Mounted on a lavish budget, the movie’s marketing strategy was one-of-its-kind and it created an immense buzz for the audiences to book advance tickets in abundance. I remember having checked on BookMyShow 3 days ago and the Friday bookings were almost Housefull. Imagine, a Friday showing housefull 3 days before the release date! This is the level of mass hysteria the movie created on the viewers’ mind. But, when the movie finally released, all hopes were crashed. Because people went with extremely high expectations and the movie couldn’t quite qualify to be the kind of romantic film you would expect from a filmmaker like Imtiaz Ali. Then, the negative word-of-mouth publicity began and all that I could see around me were people discussing about the pros and cons of the movie, where the latter clearly overpowered over the former.
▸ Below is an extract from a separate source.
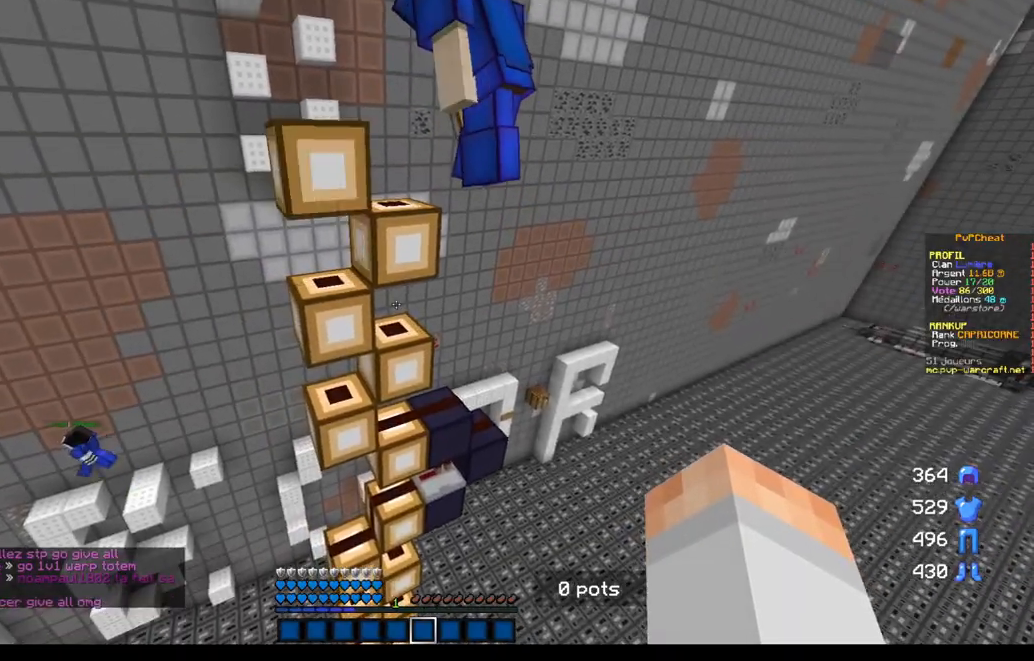
{"keys": [], "mouse": [], "events": []}
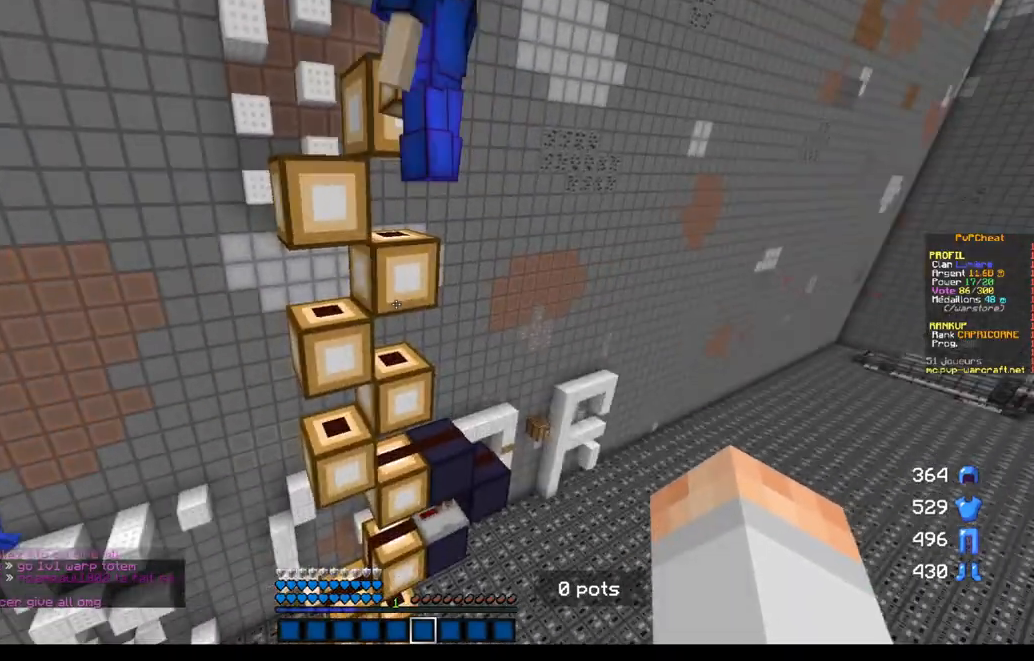
{"keys": [], "mouse": [], "events": [[50, "z", "down"], [183, "z", "up"]]}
So, as people are busy discussing how the movie hasn’t quite met their expectations, it’s saddening to see nobody discuss or pay any heed whatsoever to the other quiet release ‘Gurgaon’. Made with a very small budget by a debutant director named Shankar Raman, the story of the film is set in the infamous city of Gurgaon, and explores the dark relationships between a family which results in bloodshed and murders. When you have a concept as gory as this, you know for a fact that your viewer-base is going to drop because the larger chunk of the audience prefers masala entertainers and not gory subjects to watch inside a cinema hall. But, this is still a smaller issue. The larger issue we are facing is how big movies are completely overshadowing smaller movies.
Despite the fact that ‘Jab Harry Met Sejal’ earned poor critical reviews and ‘Gurgaon’ earned better critical reviews, people are still mulling over their disappointments with the Shah Rukh Khan and Anushka Sharma-starrer. Instead, why not give ‘Gurgaon’ a chance? It may have almost quarter the number of screens as ‘Jab Harry Met Sejal’, but it would benefit the industry and the small-budget films too at large, if people start giving them the respect they deserve.
Citing the examples of some releases like ‘Hindi Medium’ and ‘Lipstick Under My Burkha’, high on content, these movies grew on the audiences slowly and steadily, and emerged to be successful at the box office. While, both of these films had known actors, ‘Gurgaon’ doesn’t even have that factor to rely upon. So, it’s purely content here that needs to do the talking. However, the sad part is nobody is even talking or considering the movie on their watch list. How are relatively new filmmakers with no financial assistance supposed to make movies then, if their movies are not going to be even acknowledged? It’s indeed shameful that the industry has only been functioning on the shoulders of the biggies while the real small-town heroes are only left with dreams in their eyes.
It’s high time we, the audiences, start giving a chance to the lesser-known movies to grow and relish on good quality content and stellar performances in the comfort of a good cinema hall.